[[ Records for processing, beginning ]]
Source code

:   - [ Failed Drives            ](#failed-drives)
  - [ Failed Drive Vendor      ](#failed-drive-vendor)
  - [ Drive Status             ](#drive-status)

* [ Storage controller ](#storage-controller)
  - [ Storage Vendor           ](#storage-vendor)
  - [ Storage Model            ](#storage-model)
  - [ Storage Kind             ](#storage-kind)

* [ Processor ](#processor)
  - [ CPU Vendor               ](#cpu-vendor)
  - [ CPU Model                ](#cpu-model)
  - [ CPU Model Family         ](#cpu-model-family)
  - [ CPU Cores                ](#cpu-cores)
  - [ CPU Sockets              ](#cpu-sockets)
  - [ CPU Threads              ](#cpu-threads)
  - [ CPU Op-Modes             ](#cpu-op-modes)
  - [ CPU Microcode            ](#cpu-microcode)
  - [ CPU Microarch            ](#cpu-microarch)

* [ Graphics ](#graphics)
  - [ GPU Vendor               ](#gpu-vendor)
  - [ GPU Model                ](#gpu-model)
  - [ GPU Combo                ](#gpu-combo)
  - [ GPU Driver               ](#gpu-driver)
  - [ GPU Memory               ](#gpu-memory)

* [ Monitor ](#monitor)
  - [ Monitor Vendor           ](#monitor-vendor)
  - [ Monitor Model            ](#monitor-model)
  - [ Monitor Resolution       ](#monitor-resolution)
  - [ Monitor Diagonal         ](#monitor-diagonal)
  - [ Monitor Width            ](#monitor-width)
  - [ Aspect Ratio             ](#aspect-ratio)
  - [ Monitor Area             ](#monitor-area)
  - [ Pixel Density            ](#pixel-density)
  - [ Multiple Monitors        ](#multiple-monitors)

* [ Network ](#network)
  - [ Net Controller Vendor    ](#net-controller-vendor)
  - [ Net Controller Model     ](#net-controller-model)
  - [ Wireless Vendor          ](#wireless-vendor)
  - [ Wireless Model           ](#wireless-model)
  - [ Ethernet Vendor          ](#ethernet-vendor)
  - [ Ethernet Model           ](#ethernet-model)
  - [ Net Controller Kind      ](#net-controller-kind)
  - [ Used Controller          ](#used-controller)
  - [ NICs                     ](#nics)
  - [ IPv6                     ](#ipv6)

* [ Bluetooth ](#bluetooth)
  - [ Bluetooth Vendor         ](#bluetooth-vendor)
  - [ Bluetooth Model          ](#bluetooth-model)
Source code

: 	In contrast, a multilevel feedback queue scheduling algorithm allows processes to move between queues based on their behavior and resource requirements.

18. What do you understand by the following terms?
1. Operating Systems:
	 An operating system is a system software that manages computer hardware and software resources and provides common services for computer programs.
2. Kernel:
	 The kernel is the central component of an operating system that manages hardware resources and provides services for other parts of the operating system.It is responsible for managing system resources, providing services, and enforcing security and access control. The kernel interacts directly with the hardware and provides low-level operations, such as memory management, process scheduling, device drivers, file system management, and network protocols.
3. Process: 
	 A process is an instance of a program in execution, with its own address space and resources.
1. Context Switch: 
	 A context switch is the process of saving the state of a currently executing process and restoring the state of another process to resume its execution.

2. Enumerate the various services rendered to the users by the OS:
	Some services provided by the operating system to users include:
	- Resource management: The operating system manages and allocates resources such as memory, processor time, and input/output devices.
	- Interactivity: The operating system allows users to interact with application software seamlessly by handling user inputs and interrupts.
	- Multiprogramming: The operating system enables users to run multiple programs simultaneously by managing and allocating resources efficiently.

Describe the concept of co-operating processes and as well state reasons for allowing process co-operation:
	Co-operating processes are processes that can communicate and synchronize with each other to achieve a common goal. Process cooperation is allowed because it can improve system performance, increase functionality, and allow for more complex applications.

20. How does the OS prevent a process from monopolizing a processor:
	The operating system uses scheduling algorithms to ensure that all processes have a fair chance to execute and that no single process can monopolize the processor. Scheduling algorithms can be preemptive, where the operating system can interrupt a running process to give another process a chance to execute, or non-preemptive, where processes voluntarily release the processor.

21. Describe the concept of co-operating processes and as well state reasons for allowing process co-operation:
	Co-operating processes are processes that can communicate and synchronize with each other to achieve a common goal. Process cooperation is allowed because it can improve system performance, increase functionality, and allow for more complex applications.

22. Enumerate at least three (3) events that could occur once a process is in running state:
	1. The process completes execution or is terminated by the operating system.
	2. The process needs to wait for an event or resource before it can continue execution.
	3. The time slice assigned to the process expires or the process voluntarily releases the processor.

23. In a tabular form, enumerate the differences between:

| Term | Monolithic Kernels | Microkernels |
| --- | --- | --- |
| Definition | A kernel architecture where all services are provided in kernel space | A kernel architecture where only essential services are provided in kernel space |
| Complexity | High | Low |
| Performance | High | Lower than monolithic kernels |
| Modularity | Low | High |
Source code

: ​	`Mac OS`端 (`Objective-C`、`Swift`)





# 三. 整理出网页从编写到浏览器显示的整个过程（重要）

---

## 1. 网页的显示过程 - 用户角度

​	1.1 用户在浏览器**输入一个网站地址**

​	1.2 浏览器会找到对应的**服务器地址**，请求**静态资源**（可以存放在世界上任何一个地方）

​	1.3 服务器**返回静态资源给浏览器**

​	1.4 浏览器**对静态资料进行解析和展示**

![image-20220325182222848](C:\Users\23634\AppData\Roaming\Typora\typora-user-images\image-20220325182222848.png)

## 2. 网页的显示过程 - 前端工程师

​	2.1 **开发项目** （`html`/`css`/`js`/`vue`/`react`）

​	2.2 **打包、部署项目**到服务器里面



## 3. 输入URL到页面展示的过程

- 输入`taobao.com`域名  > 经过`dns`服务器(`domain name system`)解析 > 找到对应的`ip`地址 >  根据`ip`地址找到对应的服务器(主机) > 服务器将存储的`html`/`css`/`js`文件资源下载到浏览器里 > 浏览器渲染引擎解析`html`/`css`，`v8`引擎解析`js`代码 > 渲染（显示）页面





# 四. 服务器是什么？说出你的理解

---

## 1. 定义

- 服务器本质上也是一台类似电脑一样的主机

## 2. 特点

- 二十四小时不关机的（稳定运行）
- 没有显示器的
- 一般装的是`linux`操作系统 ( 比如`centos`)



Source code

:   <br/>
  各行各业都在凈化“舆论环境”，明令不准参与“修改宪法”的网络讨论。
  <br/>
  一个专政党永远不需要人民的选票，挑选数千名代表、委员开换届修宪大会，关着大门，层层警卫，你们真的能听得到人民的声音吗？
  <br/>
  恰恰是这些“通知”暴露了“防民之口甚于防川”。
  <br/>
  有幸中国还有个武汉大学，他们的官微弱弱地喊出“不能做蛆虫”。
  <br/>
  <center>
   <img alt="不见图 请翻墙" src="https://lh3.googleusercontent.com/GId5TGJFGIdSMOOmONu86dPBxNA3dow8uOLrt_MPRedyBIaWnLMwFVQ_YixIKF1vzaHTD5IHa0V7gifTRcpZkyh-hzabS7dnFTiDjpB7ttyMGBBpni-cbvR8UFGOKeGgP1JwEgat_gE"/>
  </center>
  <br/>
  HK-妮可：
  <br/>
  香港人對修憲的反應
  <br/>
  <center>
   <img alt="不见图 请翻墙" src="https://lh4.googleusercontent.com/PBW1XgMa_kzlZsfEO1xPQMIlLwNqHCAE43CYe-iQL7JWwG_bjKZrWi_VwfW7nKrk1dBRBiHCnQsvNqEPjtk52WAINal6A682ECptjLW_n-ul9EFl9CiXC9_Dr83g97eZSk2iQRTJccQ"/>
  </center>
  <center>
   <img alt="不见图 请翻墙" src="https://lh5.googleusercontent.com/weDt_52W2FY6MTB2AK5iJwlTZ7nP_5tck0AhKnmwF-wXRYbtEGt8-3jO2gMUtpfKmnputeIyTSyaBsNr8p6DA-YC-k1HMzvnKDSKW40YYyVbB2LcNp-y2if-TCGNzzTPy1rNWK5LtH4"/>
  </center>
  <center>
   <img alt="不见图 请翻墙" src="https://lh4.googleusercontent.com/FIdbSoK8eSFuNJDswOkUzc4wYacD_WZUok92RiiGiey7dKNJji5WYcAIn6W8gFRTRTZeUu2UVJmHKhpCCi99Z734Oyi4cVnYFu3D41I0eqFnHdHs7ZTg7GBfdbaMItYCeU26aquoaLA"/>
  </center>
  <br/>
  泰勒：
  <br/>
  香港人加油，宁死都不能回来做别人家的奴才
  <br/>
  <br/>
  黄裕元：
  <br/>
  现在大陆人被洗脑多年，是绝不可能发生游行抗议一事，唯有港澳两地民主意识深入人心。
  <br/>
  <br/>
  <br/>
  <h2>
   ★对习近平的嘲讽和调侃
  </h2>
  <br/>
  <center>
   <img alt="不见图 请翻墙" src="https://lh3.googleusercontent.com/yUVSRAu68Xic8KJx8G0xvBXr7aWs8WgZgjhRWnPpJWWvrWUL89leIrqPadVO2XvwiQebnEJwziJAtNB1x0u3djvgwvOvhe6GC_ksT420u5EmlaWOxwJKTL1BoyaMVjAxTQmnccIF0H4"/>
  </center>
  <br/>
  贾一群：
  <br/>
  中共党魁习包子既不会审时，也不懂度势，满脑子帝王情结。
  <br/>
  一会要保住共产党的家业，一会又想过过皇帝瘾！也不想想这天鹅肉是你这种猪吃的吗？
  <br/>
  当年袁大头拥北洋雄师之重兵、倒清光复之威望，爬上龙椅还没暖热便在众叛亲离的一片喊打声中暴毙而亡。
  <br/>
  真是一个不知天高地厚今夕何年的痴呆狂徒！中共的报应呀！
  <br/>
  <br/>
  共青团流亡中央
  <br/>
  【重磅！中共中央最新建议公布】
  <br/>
[[ Records for processing, end ]]
Rewrite the items from the line containing "[ Bluetooth ](#bluetooth)" through the line containing "- Multiprogramming: The", changing every "resources" to "assets" and leaving everything else as it is.

* [ Bluetooth ](#bluetooth)
  - [ Bluetooth Vendor         ](#bluetooth-vendor)
  - [ Bluetooth Model          ](#bluetooth-model)
Source code

: 	In contrast, a multilevel feedback queue scheduling algorithm allows processes to move between queues based on their behavior and resource requirements.

18. What do you understand by the following terms?
1. Operating Systems:
	 An operating system is a system software that manages computer hardware and software assets and provides common services for computer programs.
2. Kernel:
	 The kernel is the central component of an operating system that manages hardware assets and provides services for other parts of the operating system.It is responsible for managing system assets, providing services, and enforcing security and access control. The kernel interacts directly with the hardware and provides low-level operations, such as memory management, process scheduling, device drivers, file system management, and network protocols.
3. Process: 
	 A process is an instance of a program in execution, with its own address space and assets.
1. Context Switch: 
	 A context switch is the process of saving the state of a currently executing process and restoring the state of another process to resume its execution.

2. Enumerate the various services rendered to the users by the OS:
	Some services provided by the operating system to users include:
	- Resource management: The operating system manages and allocates assets such as memory, processor time, and input/output devices.
	- Interactivity: The operating system allows users to interact with application software seamlessly by handling user inputs and interrupts.
	- Multiprogramming: The operating system enables users to run multiple programs simultaneously by managing and allocating assets efficiently.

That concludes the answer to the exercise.